==== Textauszug
Es ist Vormittag, ungefähr halb Elf. Die Sonne scheint auf ein Haus in Unterrieden, in dem seit gut zwei Wochen drei ukrainische Frauen mit ihren Kindern wohnen. Hinter ihnen liegt ein normales Leben. Arbeit, Schule, Kindergarten. Treffen mit Freunden, Hobbys. Dann kamen die Bomben – und alles änderte sich.
Die Ukrainerin Olga Schaut kommt ursprünglich aus Schytomyr, einer 270.000-Einwohner-Stadt rund 150 Kilometer westlich von Kiev. Vor 13 Jahren kam sie nach Deutschland, seit 2018 lebt sie in Unterrieden. Hier hat sie mit ihrem Mann ein Haus gebaut. Die vergangenen zwei Wochen hatte sie zwar Urlaub, der war aber alles andere als erholsam. Denn sie organisiert in ihrem Wohnort die Unterbringung von ukrainischen Frauen und Kindern, die vor dem Krieg flüchten. Wie besagte drei Frauen, die sich jetzt in Unterrieden ein Haus teilen.
Julias Mann darf nicht ausreisen
Dort öffnet Julia die Tür. Die 19-Jährige ist zusammen mit ihrem Sohn nach Unterrieden gekommen. Ihr Mann ist trotz Krieg in ihrem Heimatland geblieben, darf nicht ausreisen. Aber er lebt noch, sagt sie. Zuvor war sie Verkäuferin in einer Drogerie, ebenfalls in Schytomyr. Marianna befindet sich noch im Nebenraum, kommt aber auch nach kurzer Zeit an den Tisch.
Sie ist 25, war Nageldesignerin, erzählt sie. Die junge Mutter spricht kein Deutsch, deshalb übersetzt ihre ehemalige Nachbarin, Organisatorin Schaut. „Ich kannte sie schon als Kind“, sagt die 34-Jährige.
Ein Unterrieder holte die Frauen mit seinem Auto aus Polen ab
Der Besitzer des Hauses, in dem die Ukrainerinnen jetzt unterkommen, holte Marianna zusammen mit ihrer Mutter Irina und ihrer zweieinhalbjährigen Tochter Carina aus Polen ab. Die Fahrt dauerte rund 15 Stunden.
========
==== Auszug aus Daten
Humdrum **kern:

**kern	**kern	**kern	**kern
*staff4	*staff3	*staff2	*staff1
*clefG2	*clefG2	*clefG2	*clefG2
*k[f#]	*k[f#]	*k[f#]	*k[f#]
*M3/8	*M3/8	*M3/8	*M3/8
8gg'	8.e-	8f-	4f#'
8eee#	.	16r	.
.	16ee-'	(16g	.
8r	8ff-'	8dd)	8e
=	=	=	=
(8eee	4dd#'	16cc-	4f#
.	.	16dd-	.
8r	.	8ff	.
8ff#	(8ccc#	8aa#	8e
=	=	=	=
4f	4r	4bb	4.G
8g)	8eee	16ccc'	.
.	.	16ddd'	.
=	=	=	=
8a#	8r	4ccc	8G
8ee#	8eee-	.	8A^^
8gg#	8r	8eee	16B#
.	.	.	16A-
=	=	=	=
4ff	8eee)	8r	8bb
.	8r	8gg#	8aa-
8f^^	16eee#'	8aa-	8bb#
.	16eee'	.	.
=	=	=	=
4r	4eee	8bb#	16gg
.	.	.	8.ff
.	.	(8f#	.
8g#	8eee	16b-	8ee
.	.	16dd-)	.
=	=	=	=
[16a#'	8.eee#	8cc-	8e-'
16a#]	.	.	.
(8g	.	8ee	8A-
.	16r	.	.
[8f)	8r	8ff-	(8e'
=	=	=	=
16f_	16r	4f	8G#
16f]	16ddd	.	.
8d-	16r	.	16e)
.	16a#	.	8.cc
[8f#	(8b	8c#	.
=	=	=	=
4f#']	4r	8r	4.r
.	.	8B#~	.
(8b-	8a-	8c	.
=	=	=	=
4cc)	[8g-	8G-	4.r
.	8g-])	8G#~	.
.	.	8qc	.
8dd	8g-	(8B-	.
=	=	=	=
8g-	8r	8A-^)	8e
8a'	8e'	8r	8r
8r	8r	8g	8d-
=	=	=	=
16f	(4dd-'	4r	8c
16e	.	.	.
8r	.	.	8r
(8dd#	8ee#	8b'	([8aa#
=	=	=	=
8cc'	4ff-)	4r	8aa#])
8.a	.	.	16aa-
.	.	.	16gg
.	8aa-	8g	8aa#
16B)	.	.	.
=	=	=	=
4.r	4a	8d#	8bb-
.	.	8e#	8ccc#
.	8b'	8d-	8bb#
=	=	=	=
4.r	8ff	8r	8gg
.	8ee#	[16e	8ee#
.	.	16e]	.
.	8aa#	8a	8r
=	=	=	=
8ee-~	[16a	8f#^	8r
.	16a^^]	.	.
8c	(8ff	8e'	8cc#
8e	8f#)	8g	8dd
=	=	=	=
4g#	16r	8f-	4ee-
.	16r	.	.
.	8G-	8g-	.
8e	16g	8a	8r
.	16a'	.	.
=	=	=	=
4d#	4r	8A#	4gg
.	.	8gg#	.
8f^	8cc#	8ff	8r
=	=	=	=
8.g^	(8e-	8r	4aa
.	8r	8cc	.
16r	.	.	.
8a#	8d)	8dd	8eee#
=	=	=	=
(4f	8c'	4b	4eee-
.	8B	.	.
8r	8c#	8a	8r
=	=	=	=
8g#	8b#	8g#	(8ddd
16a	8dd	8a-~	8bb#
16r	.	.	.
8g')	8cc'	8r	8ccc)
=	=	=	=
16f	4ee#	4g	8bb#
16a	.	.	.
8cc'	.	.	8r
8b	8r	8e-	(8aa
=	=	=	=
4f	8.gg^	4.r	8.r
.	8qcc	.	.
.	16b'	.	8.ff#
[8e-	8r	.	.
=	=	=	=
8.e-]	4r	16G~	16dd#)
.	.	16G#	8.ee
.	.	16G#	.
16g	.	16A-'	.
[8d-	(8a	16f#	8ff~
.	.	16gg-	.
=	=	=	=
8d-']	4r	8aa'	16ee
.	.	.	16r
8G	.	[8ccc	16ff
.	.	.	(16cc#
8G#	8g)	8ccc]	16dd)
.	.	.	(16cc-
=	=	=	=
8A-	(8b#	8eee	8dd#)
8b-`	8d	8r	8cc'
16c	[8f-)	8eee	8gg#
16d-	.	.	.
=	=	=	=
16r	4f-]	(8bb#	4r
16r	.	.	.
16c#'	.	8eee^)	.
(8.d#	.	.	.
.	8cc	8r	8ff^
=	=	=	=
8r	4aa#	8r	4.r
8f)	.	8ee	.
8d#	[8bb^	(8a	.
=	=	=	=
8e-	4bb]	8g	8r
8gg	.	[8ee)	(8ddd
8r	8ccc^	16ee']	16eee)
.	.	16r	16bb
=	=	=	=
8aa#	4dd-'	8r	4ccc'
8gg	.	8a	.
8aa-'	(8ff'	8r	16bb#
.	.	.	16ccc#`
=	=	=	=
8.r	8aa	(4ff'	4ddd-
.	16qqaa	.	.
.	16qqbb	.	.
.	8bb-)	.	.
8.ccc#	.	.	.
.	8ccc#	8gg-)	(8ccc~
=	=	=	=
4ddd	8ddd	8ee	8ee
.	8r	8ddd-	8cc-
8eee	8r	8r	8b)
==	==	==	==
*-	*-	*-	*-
========
» Ziel der Übung:
Zieh aus dem Text über die ukrainischen Frauen in Unterrieden die Stelle von „Es ist Vormittag, ungefähr“ bis einschließlich „ein Haus teilen.“ wortgetreu heraus. Stütz dich dabei nur auf den Text.

» Ergebnis der Übung:
Es ist Vormittag, ungefähr halb Elf. Die Sonne scheint auf ein Haus in Unterrieden, in dem seit gut zwei Wochen drei ukrainische Frauen mit ihren Kindern wohnen. Hinter ihnen liegt ein normales Leben. Arbeit, Schule, Kindergarten. Treffen mit Freunden, Hobbys. Dann kamen die Bomben – und alles änderte sich.
Die Ukrainerin Olga Schaut kommt ursprünglich aus Schytomyr, einer 270.000-Einwohner-Stadt rund 150 Kilometer westlich von Kiev. Vor 13 Jahren kam sie nach Deutschland, seit 2018 lebt sie in Unterrieden. Hier hat sie mit ihrem Mann ein Haus gebaut. Die vergangenen zwei Wochen hatte sie zwar Urlaub, der war aber alles andere als erholsam. Denn sie organisiert in ihrem Wohnort die Unterbringung von ukrainischen Frauen und Kindern, die vor dem Krieg flüchten. Wie besagte drei Frauen, die sich jetzt in Unterrieden ein Haus teilen.